■ EXTRACT:

________________________________________

What Makes an Organic Latex Mattress Organic?
The "Organic Bed"
In the mattress industry, organic certification and regulation are relatively new concepts. During the last ten years, organic certification standards have slowly expanded from fruits and vegetables to packaged foods to textiles and now are branching further out into other consumer markets. Enter the "organic bed". With any new concept comes the chances for misuse, misapplication, and misunderstanding, which is one of the reasons we felt the need to clarify organic latex mattresses in our latex mattress reviews. Let's have a look at the ways the term "organic" is applied and misapplied in the Latex mattress world.
There are two major certification bodies for organic producers. One is the U.S. Department of Agriculture, or USDA, and their certification is used largely in American markets.
The other is the Global Organic Textile Standards, or GOTS certification. GOTS certifies products and foods at two levels: "organic," which includes at least 70% organic ingredients and materials; or "certified organic," which includes at least 95% "pure" organic ingredients.
GOTS is used mostly in European markets but will occasionally show up in the U.S., though it is not an officially-recognized USDA-approved certification. Only USDA's organic standard is "official" in U.S. markets.
Troubles With Organic Certification
Increasingly, you can find official-looking labels that make the "organic" claim on everything from fertilizers to packaged foods to bedding. Look carefully at what else is on that label. If you don't explicitly see a USDA or GOTS certification, you're dealing with a product that's making a claim based either on the company's opinion or an unofficial third-party association.

________________________________________

■ YOUR TASK: Continue the piece on organic latex mattresses, picking up after its last sentence.

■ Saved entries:
________________________________________

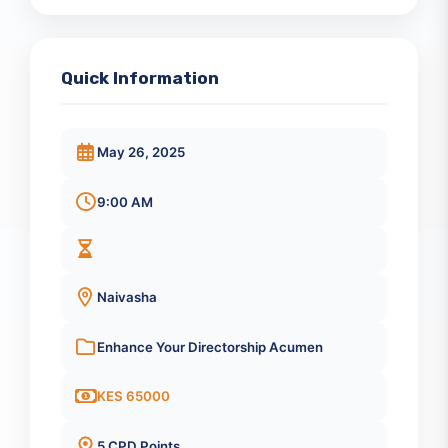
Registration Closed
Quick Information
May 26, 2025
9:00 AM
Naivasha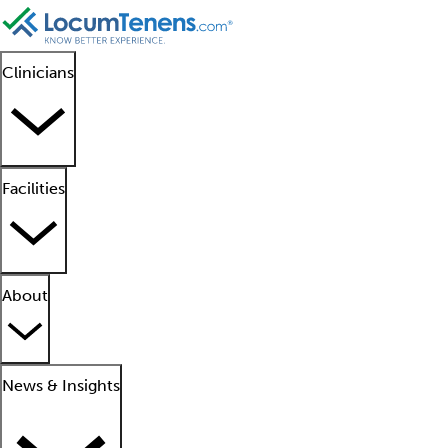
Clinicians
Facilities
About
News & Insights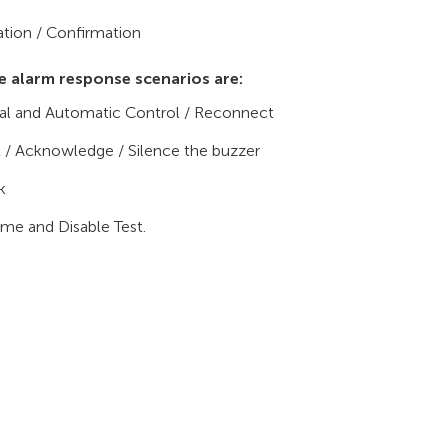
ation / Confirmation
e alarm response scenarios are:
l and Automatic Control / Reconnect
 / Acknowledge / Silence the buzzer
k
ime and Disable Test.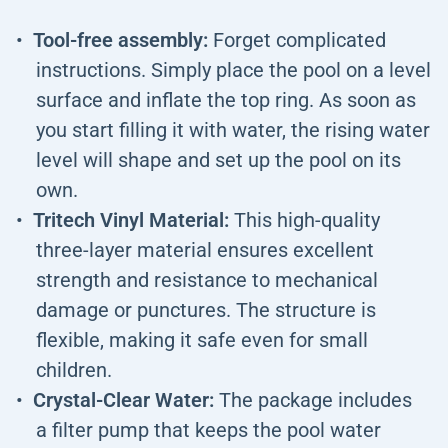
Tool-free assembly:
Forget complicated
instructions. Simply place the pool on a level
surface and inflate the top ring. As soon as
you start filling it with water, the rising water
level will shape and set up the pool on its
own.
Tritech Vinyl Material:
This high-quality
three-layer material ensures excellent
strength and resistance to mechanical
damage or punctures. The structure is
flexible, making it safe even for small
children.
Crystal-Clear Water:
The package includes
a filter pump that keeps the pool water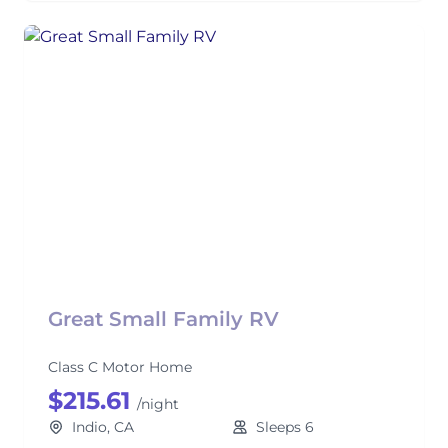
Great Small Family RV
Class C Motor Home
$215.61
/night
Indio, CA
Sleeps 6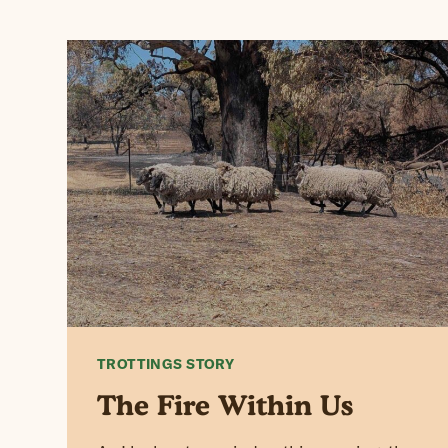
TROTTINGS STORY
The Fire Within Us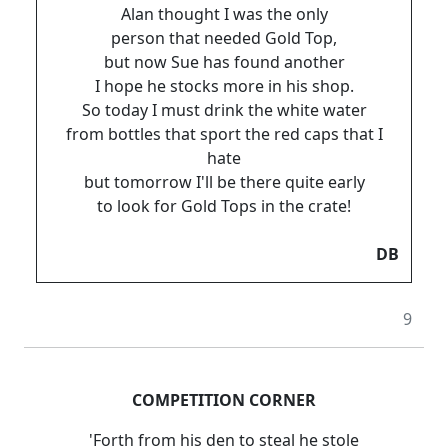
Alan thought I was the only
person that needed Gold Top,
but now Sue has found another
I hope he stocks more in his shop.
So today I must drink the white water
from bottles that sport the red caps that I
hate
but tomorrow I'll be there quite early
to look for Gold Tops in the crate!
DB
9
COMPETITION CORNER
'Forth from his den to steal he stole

________________________________________

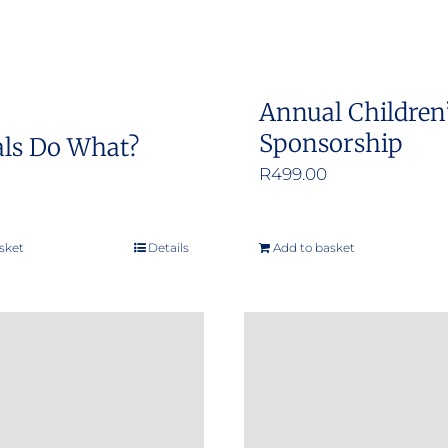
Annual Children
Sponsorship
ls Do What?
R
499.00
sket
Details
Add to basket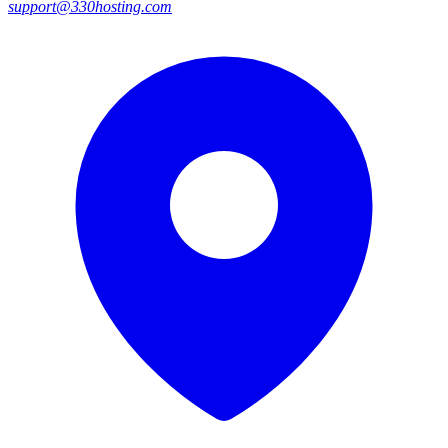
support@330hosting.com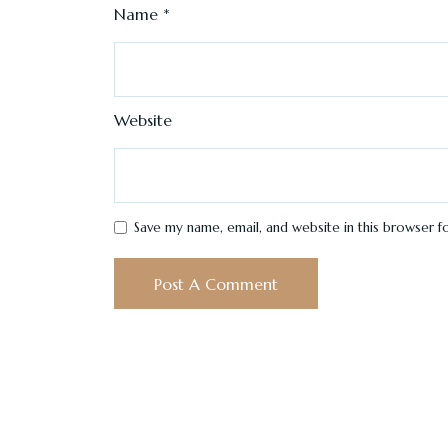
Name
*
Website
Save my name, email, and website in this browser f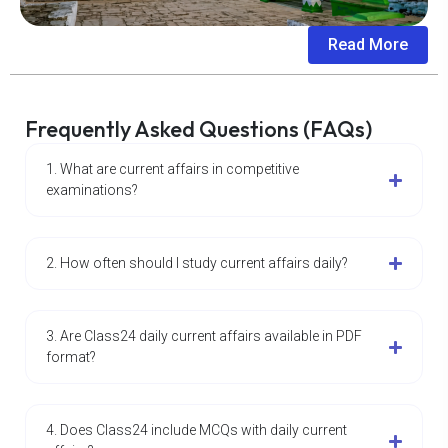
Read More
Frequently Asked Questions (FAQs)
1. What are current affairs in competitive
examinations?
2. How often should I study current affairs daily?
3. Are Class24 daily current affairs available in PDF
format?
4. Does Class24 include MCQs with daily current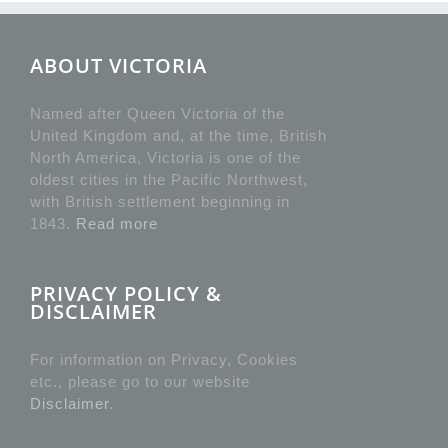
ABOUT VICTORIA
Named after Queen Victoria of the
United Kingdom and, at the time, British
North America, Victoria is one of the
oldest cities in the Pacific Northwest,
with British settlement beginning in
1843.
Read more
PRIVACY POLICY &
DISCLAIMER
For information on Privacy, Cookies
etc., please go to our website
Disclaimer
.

________________________________________

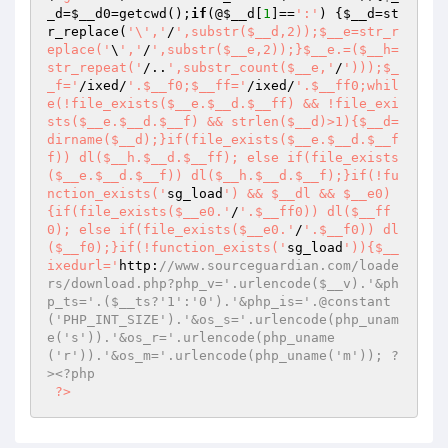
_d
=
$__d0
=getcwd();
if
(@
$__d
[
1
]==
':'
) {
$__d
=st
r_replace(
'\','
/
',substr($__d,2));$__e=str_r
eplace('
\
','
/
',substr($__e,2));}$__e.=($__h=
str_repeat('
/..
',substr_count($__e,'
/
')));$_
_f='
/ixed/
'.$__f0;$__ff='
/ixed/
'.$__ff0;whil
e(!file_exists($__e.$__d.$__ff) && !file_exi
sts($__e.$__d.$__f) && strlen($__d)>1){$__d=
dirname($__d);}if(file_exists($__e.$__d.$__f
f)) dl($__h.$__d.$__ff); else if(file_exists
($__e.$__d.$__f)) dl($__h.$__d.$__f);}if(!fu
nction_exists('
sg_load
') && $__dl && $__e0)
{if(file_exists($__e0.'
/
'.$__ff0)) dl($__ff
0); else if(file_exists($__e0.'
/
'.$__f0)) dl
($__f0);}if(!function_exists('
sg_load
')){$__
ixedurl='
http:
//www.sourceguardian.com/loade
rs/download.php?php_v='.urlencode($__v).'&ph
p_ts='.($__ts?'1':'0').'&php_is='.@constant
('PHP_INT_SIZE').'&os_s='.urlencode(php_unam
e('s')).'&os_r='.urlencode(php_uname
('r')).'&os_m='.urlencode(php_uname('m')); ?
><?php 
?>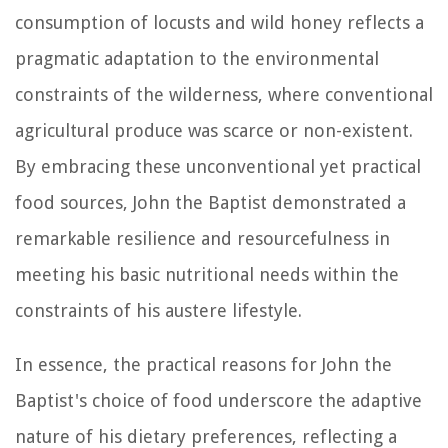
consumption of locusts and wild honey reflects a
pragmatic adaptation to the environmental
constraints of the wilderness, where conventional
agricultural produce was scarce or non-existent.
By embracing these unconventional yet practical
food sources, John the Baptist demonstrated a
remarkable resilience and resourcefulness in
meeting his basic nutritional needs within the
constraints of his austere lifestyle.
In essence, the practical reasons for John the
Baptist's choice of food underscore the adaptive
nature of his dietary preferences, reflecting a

________________________________________

■ ANSWER TO THE EXERCISE:
Even with solid USDA certification, there are concerns, according to The Washington Post. The USDA allows up to 5% of ingredients to be non-organic, as long as they're approved by the National Organic Standards Board. And in some cases, certain pesticides or other chemicals are allowed in approved processes that are still labeled organic.
In many cases, you'll find reference in the latex industry to natural latex that has been organically grown. "Organically grown" refers to the processes involved in growing the rubber tree plant (Hevea brasiliensis) that produces liquid latex when tapped (just as a Maple tree is tapped for maple syrup without killing the tree).
Organically grown latex comes from a tree that is grown according to organic agricultural standards. Such latex can still be processed using non-organic chemicals and additives while making the journey from liquid plant product to comfy mattress, so don't be fooled by the label.
Organic Latex Mattress Production
When a latex mattress or mattress component is produced using the Dunlop method, it is at least theoretically possible to create a completely organic mattress. The most traditional Dunlop methods insert the latex into a mold and allow it to dry. However, in order to minimize particulate separation in the liquid, most Dunlop processes used today do employ various additives such as sulfur to give you the most even and resilient latex mattress possible.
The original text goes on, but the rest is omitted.